Hospitality, Community Hub, Event, Residential, Adaptive Re-Use

Allswell Resort, Prince Edward County

Purchased as an existing cottage rental property, the site featured 10 seasonal cabins (built circa 1950), a main residence, an original barn, with several small ancillary structures across the property. Working closely with the local Council and Conservation area, the Allswell Resort modernizes the site to meet the region’s goal of year-round tourism and community engagement.


CONSTRUCTION 2026

 

On the edge of East Lake, in the heart of Prince Edward County, Allswell Resorts proposes a new kind of Canadian retreat—rooted in landscape, modular in execution, and designed with an ethos of rhythm, restraint, and return. Set on 3.7 acres of lakefront, the resort reimagines the seasonal rituals of cottage country through a contemporary architectural lens: one that embraces stillness and conviviality in equal measure.

 
 
 

The masterplan brings together ten prefabricated cabins, a reimagined 12-room Inn, a restored barn, and a central pool and clubhouse—all connected by a walkable, re-wilded landscape that fosters intimacy without isolation. Every move on the site balances performance and poetry: a place where design supports memory-making, where material systems enable flexibility, and where the architecture of retreat is recalibrated for long-term operational and cultural sustainability.

 
 
 

The planning includes:

• An accessible site and landscape with guest and visitor parking, multiple recreation and exterior communal areas, a swimming pool and beach access.

• Renovation and addition to the main residence to a four-bedroom villa and event space, adjacent to a new twelve-bedroom inn.

• 10 new pre-fabricated four-season cabins (5 one-bedroom and 5 two-bedroom  cabins).

• Refurbishing the existing ancillary structures to support the site-wide operations of the resort.

• Food & beverage services.

 
 
 
 
 
 

Arrival is gentle. Visitors pass the old barn—now a public venue—before reaching the drop-off and entering the resort on foot. The site opens gradually, framed by informal mounding, shifting elevations, and long, low views to the lake. Circulation follows the topography, not against it. Privacy is carved into the land itself, using earthworks and native planting to create softness and separation between units.

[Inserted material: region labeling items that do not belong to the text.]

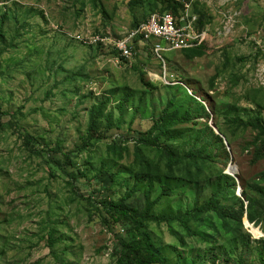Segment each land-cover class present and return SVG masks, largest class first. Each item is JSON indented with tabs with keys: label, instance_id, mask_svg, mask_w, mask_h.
<instances>
[{
	"label": "rangeland",
	"instance_id": "obj_1",
	"mask_svg": "<svg viewBox=\"0 0 264 264\" xmlns=\"http://www.w3.org/2000/svg\"><path fill=\"white\" fill-rule=\"evenodd\" d=\"M186 3L175 17L197 18L202 46L162 60L153 42L137 43L134 61L118 63L90 42L162 13L157 0H0V264H116L128 225L107 222L99 205L134 187L130 207L144 211L145 188L152 201L167 188L155 213L196 218L192 235L177 218L147 223L170 264H264V158L253 163L262 140L249 126L264 123V0ZM192 99L206 111L184 122L185 110L196 116ZM162 118L189 131L170 140L156 128ZM197 140L208 159L189 156L208 153L193 148ZM165 144L182 163L170 165ZM218 175L235 177L220 202L243 206L242 218L197 211L225 186Z\"/></svg>",
	"mask_w": 264,
	"mask_h": 264
},
{
	"label": "trees",
	"instance_id": "obj_2",
	"mask_svg": "<svg viewBox=\"0 0 264 264\" xmlns=\"http://www.w3.org/2000/svg\"><path fill=\"white\" fill-rule=\"evenodd\" d=\"M159 4H161V10L162 13L169 12L171 14L179 15L181 11L185 9L184 4L177 2L176 0H157ZM190 0H185V2H189ZM146 20V19H145ZM144 20V21H145ZM200 20V24H202ZM139 23V22H138ZM137 23V24H138ZM136 24V25H137ZM200 53L202 50L199 51ZM147 86H151L150 84L146 83ZM193 103L196 104V110L194 109L195 117H193L190 110H185L183 112V121L184 122H194L198 116H200L202 112L206 111L204 105L197 102L195 99H192ZM172 104V103H171ZM104 105H97L96 107L91 110L90 113V120H89V126L87 130L88 134V141L85 143V147L90 146L89 141L91 142L93 138H95L93 133V128L96 127V125L99 123L100 119L104 115ZM181 121L179 119H170L165 120L161 119L160 121L156 122V128L160 129L168 139L174 140L182 137L185 132L189 130H172V126H177L180 124ZM249 126L252 127L254 130L258 131L259 139L262 140L261 144L258 145V148L256 150V153L254 155L253 163H256L264 158V123H260L258 121H251L249 123ZM209 131L208 138H215L217 141V147L216 148H223L225 149L224 140L215 134L212 128L209 126L207 127ZM203 130V129H202ZM203 133L205 135L206 131L203 130ZM27 143H30V140H26ZM199 141L197 140L196 144L193 148L198 149L205 153H195V151H191L189 156L196 157L197 159H208L207 156H209L210 152L208 151V148H202L205 144V141H202L201 145L199 146ZM227 146V144H226ZM163 149L167 151L169 154V163L170 165L180 164L183 162L182 157L174 155L173 151H171V148L168 147L166 144L163 146ZM226 150V149H225ZM140 152V150H138ZM140 154V153H139ZM139 159V158H138ZM65 160L67 163H70V159L68 156H65ZM48 167L50 170L56 169L58 172V168L52 166L48 163ZM60 168V167H59ZM217 177L220 178V180L225 182V186L215 189L213 192L212 197L209 199V201L203 206L202 208L198 209L197 211L206 213L208 211L216 212L220 217H233L236 219H240L243 216V206L241 208L240 212H237L236 210H233L227 206H224L221 204V198L228 197L230 195V192L233 188L236 187V181L235 177H232L230 175H218ZM140 183V182H139ZM220 184V183H219ZM136 192V187H134L133 190H131L126 197H123L119 201L115 202L112 200H104V202L99 205L100 213L104 214L105 220L112 219L113 222H119L122 220H125L128 227H127V234L129 236L127 241H119L118 248L116 249V255H117V262L116 264H170L168 257L165 255L163 248L160 245H157L149 232L146 231V226L148 222L154 221L157 223H161L163 221H167L169 219H179L182 223V225L185 227V229L188 231L189 235L194 234L192 231V228L190 226V220L196 219L193 217L192 213H185V214H156L155 209L158 205V202L161 200L162 196H168L170 195L171 191L170 189L164 188L162 194L156 201H152L151 196V190L146 189L144 190V196L146 199V205L144 211H140L138 209H134L129 206L128 200L130 197H132ZM243 204V203H242ZM251 219H253V216H251ZM57 240L54 238V235H49V248L53 249V246L56 244Z\"/></svg>",
	"mask_w": 264,
	"mask_h": 264
},
{
	"label": "built area",
	"instance_id": "obj_3",
	"mask_svg": "<svg viewBox=\"0 0 264 264\" xmlns=\"http://www.w3.org/2000/svg\"><path fill=\"white\" fill-rule=\"evenodd\" d=\"M183 3L185 10L189 11L190 5L185 0H176ZM185 25L178 23L176 17L169 13H156L145 21H140L133 29L122 36L113 39L109 33L95 37L90 43L99 44L107 50L118 55L117 62L134 61V47L137 43L147 45L152 43V51L163 60L164 55L178 51L190 50L202 46L208 39L205 30L196 29L197 18L187 19Z\"/></svg>",
	"mask_w": 264,
	"mask_h": 264
}]
</instances>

All infrastructure is embedded: stormwater, waste treatment, and power are designed to support four-season use with minimal intrusion—offering the flexibility of a resort with the quiet presence of a private retreat.

 
 
 
 
 
 

At the centre of the site is a 3,250-square-foot pool and deck, bordered by day cabanas, soft planting, and a clubhouse with food and beverage service. Designed to host up to 100 guests, this area serves as both daytime anchor and event venue. In colder months, it transitions into an ice rink surrounded by fire pits and warming huts, creating a rare four-season outdoor gathering space in a hospitality context.

 
 
 
 
 

At the core of the project are ten sculptural, pre-fabricated cabins. Each cabin is uniquely oriented and tactically screened to preserve privacy, daylight, and view corridors.

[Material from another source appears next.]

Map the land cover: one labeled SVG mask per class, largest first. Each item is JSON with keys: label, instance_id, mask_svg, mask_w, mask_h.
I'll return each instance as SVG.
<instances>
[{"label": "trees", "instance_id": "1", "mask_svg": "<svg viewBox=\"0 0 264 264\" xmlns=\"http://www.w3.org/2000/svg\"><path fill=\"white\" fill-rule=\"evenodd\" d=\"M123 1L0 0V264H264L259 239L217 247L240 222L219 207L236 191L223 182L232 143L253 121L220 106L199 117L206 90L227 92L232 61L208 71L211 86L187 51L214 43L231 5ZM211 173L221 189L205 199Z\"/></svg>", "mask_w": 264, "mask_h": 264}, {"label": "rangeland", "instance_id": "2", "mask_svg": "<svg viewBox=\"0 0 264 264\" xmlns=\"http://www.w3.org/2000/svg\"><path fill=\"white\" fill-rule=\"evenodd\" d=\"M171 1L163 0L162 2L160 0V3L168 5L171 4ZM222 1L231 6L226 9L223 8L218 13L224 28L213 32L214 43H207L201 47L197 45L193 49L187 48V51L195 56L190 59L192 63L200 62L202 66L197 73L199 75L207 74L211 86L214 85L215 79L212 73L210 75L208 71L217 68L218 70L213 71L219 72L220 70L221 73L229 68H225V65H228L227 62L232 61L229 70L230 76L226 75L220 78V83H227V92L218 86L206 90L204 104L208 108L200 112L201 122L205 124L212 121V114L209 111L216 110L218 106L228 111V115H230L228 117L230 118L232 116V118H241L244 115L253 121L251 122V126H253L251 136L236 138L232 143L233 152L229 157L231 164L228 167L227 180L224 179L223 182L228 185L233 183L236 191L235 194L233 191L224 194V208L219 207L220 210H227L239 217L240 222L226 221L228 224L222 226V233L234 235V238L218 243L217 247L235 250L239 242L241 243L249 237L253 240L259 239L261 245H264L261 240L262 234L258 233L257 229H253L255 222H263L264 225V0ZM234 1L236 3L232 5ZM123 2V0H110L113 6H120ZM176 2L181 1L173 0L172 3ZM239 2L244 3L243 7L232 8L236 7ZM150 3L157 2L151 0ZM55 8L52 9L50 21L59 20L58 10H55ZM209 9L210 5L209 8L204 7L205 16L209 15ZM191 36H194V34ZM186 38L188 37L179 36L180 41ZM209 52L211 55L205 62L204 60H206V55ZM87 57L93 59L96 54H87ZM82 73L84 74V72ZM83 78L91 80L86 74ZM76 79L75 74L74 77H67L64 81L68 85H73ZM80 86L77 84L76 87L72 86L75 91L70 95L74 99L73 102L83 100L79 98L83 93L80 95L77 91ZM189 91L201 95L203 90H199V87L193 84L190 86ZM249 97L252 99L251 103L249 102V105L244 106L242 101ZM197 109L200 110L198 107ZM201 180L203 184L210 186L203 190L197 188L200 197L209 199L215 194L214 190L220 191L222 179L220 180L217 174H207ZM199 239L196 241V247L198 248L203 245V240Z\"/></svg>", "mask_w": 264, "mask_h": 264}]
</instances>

Interiors are themed—Artist, Chef, Writer, Musician— outfitted with furnishings and layouts that support creative rest.

 
 
 

Every decision in the Allswell masterplan is made in dialogue with continuity—of material, of use, of landscape, and of memory. From the modular delivery of cabins to the decentralized programming and embedded servicing, the resort is built to be agile, sustainable, and quietly luxurious.

 
 
 

The original main house is expanded and reprogrammed as a 12-room Inn with shared kitchen, lounge, and event space. The Inn encourages intersection—between guests, between programs, and between seasons. It acts as both the social heart and operational backbone of the resort, designed to flex from daily hospitality to intimate retreats and off-season workshops. Guests move from room to shared space to shoreline in a continuum of openness and retreat.